◆ **WHAT YOU WILL DO**
A - In the forum thread about cycling from Redlands to Azusa, copy word for word the part that begins at the words "## wongmic75 (May" and ends after "thanks a bunch!".
B - Repeat the rows word for word, beginning at their first line and stopping after the line that contains "10: (1243, 431)". Leave the pictures out of your answer.

◆ **DOCUMENT PASSAGE**
# Any advice for route from Redlands to Azusa?



## wongmic75 (May 23, 2005)

I am trying to figure out a route for 1 way rides to my work from Loma Linda (Near Redlands) to Azusa (I work off of foothill blvd.) 
I tried bike metro but the roads are kind of busy, any thoughts of nice relatively safe roads? thanks a bunch!

Michael


----------



## The Walrus (Apr 2, 2000)

I can't help with the route from Loma Linda to Berdoo, but if you can make your way to the old Santa Fe depot, follow Viaduct (the street on the south side) to 2nd; they meet right by Vernon. You can either jog south to Rialto Bl or go a short distance north to Foothill Bl. I can't vouch for Foothill, but I've done Rialto Bl/Arrow Bl/Arrow Route/Arrow Hwy (sounds complicated, but those are all actually different names for the same road) and the traffic is generally not bad, the street is wide once you get west of Rialto and it's _flat_. When it Ts into Claremont Bl, you can swing north to Foothill or continue straight through town on 6th to Indian Hill, and then swing north to Foothill. My suggestion is, take a reconnaisance drive some weekend and see if the route suits you; I think it'll work out.


----------

◆ **DATA FOR THIS TASK**
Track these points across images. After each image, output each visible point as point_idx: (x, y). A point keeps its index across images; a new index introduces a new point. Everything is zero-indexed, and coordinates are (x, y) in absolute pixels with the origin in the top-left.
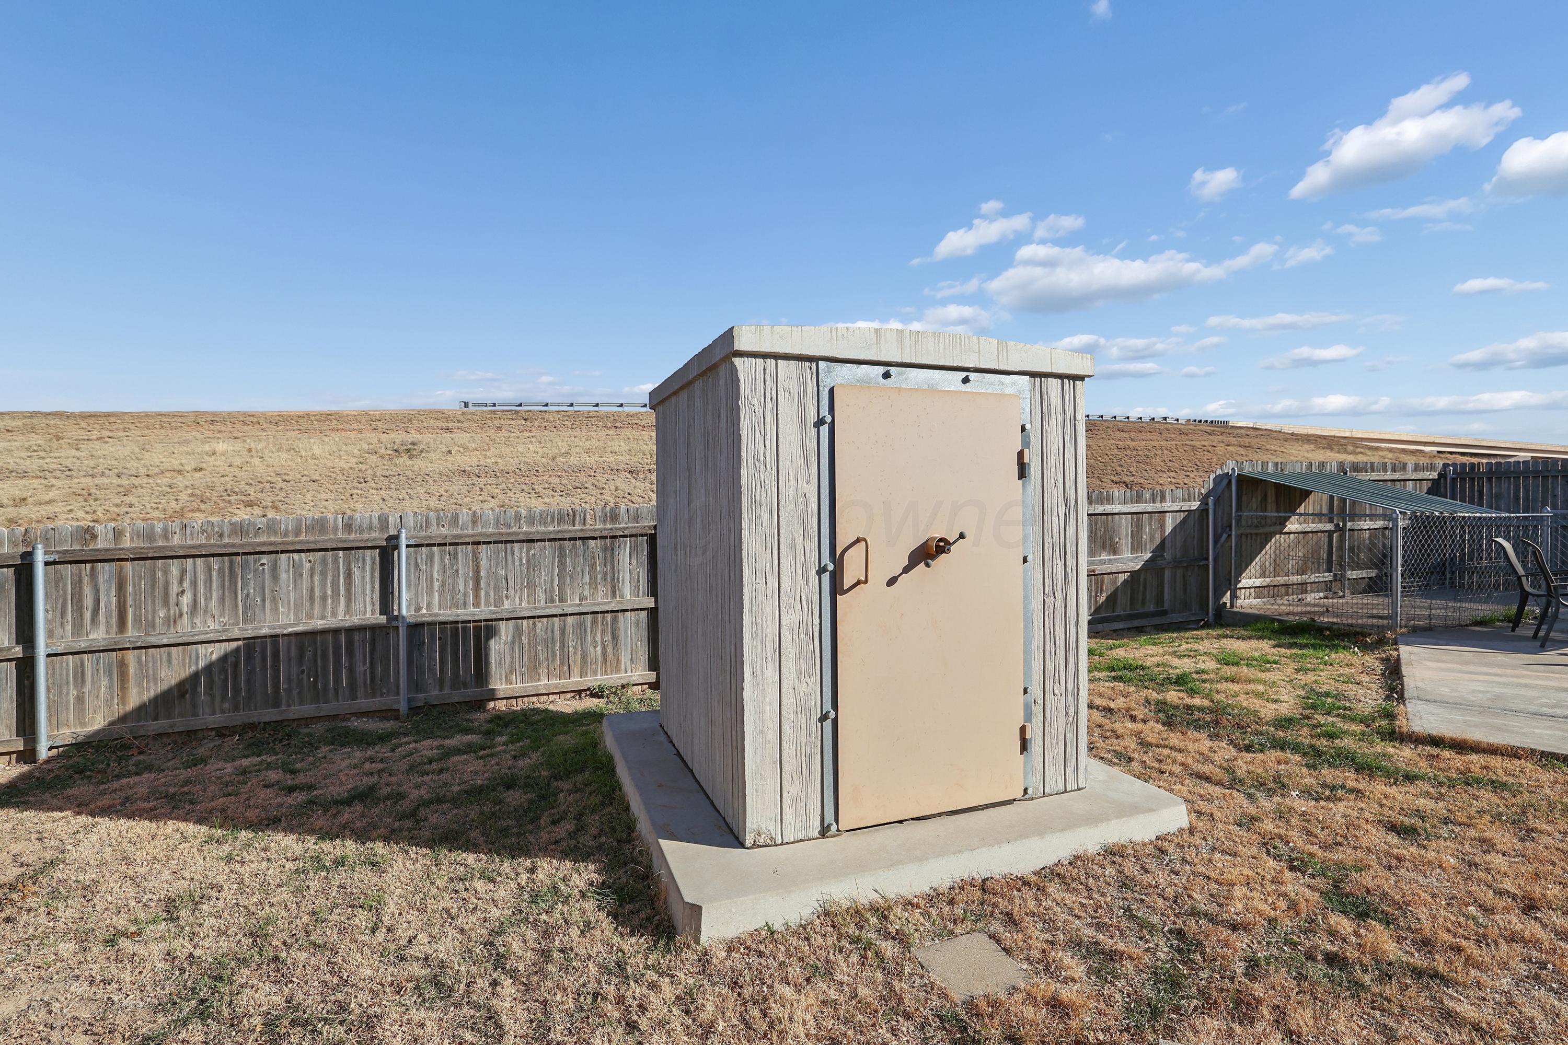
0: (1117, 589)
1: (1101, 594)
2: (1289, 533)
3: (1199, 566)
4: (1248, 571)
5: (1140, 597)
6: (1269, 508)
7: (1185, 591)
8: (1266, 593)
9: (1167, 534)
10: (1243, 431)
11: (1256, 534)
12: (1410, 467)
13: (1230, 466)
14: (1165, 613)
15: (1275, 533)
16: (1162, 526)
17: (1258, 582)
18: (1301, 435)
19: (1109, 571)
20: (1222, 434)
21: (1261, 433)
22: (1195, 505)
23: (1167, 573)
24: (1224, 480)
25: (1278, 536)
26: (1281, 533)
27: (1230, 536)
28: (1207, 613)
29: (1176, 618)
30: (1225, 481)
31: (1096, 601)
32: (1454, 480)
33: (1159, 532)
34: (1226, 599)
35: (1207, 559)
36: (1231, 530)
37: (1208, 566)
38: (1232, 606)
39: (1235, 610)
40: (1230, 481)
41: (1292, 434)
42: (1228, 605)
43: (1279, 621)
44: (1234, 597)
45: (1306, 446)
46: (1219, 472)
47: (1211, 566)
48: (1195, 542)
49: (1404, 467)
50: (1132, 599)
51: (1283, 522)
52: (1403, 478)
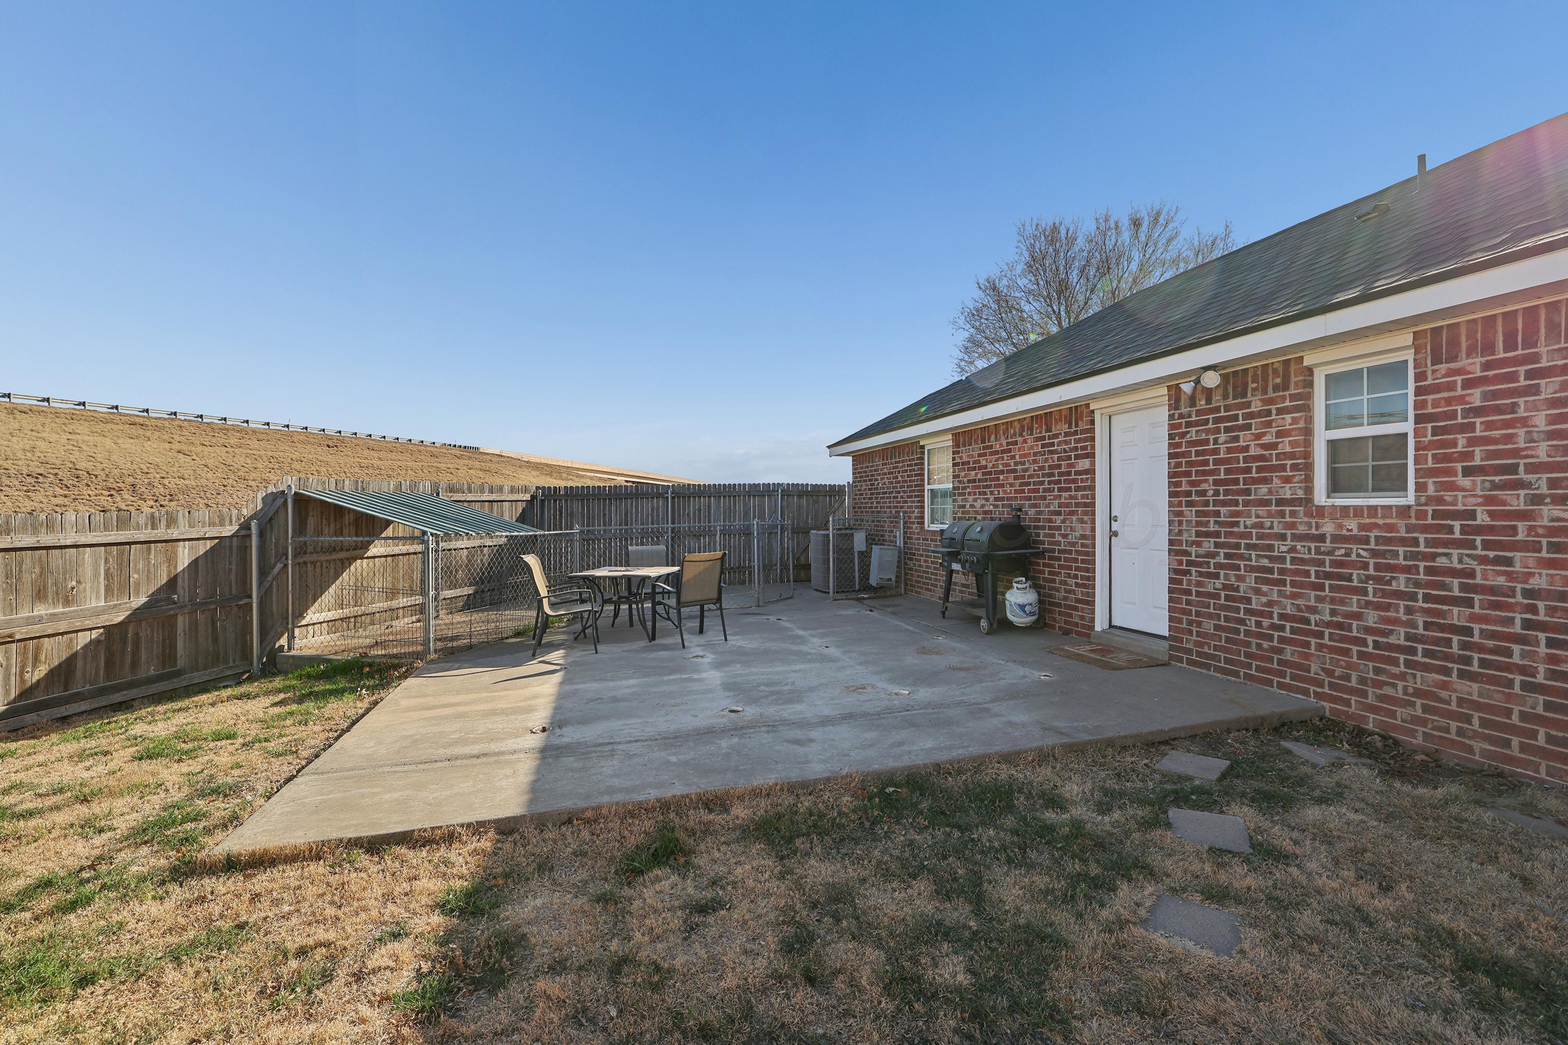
0: (74, 656)
1: (34, 666)
2: (374, 557)
3: (240, 607)
4: (316, 604)
5: (128, 659)
6: (346, 531)
7: (215, 640)
8: (345, 625)
9: (180, 569)
10: (489, 457)
11: (328, 561)
12: (506, 489)
13: (290, 483)
14: (178, 674)
15: (355, 559)
16: (171, 559)
17: (331, 615)
18: (534, 463)
19: (50, 631)
20: (470, 458)
21: (502, 459)
22: (228, 530)
23: (182, 622)
24: (275, 500)
25: (359, 561)
26: (362, 558)
27: (286, 566)
28: (252, 664)
29: (198, 677)
30: (280, 501)
31: (23, 681)
32: (542, 501)
33: (164, 568)
34: (283, 641)
35: (250, 597)
36: (287, 559)
37: (250, 605)
38: (290, 649)
39: (293, 653)
40: (286, 501)
41: (527, 462)
42: (286, 647)
43: (329, 661)
44: (292, 637)
45: (534, 473)
46: (272, 489)
47: (255, 605)
48: (233, 576)
49: (501, 489)
50: (109, 664)
51: (366, 546)
52: (499, 499)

◆ **RESULTS FOR THE EXERCISE**
A -
## wongmic75 (May 23, 2005)

I am trying to figure out a route for 1 way rides to my work from Loma Linda (Near Redlands) to Azusa (I work off of foothill blvd.) 
I tried bike metro but the roads are kind of busy, any thoughts of nice relatively safe roads? thanks a bunch!

B -
Track these points across images. After each image, output each visible point as point_idx: (x, y). A point keeps its index across images; a new index introduces a new point. Everything is zero-indexed, and coordinates are (x, y) in absolute pixels with the origin in the top-left.
0: (1117, 589)
1: (1101, 594)
2: (1289, 533)
3: (1199, 566)
4: (1248, 571)
5: (1140, 597)
6: (1269, 508)
7: (1185, 591)
8: (1266, 593)
9: (1167, 534)
10: (1243, 431)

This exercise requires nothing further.